### REQUIRED ACTION
In the data below, find every line with the word "ring" and copy it out.

# # #

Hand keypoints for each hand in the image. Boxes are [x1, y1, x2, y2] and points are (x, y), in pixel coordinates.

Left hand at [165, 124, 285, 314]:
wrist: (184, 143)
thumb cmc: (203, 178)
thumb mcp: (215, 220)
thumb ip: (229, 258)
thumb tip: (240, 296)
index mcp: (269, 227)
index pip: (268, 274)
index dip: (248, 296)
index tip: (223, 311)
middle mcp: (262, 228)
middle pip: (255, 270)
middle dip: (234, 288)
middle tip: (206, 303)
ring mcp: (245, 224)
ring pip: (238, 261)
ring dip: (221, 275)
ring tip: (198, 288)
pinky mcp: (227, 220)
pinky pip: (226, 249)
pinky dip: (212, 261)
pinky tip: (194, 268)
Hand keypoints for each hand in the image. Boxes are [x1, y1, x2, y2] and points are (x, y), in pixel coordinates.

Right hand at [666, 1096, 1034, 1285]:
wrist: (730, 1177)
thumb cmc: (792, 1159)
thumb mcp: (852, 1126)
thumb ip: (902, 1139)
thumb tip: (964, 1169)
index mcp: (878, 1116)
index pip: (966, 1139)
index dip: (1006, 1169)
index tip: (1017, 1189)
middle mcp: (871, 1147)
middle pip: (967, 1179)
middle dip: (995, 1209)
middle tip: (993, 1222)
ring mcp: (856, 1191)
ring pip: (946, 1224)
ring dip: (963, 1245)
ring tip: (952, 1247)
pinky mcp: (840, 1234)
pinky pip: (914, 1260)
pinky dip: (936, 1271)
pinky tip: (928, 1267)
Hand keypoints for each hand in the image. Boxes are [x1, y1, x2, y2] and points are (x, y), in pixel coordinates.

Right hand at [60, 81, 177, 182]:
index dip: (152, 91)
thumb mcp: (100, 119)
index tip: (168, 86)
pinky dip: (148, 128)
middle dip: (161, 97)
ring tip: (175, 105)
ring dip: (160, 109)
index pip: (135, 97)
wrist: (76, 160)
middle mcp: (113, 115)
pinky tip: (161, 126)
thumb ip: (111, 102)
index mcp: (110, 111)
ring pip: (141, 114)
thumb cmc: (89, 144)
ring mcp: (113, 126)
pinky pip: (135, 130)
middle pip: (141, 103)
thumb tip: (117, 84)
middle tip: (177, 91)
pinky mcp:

# # #

### OUTPUT FOR THIS EXERCISE
ring mcp: (245, 224)
ring pip: (238, 261)
ring dip: (221, 275)
ring tip: (198, 288)
ring mcp: (856, 1191)
ring pip: (946, 1224)
ring dip: (963, 1245)
ring tip: (952, 1247)
ring tip: (175, 105)
ring dip: (160, 109)
ring pip: (141, 114)
ring mcp: (113, 126)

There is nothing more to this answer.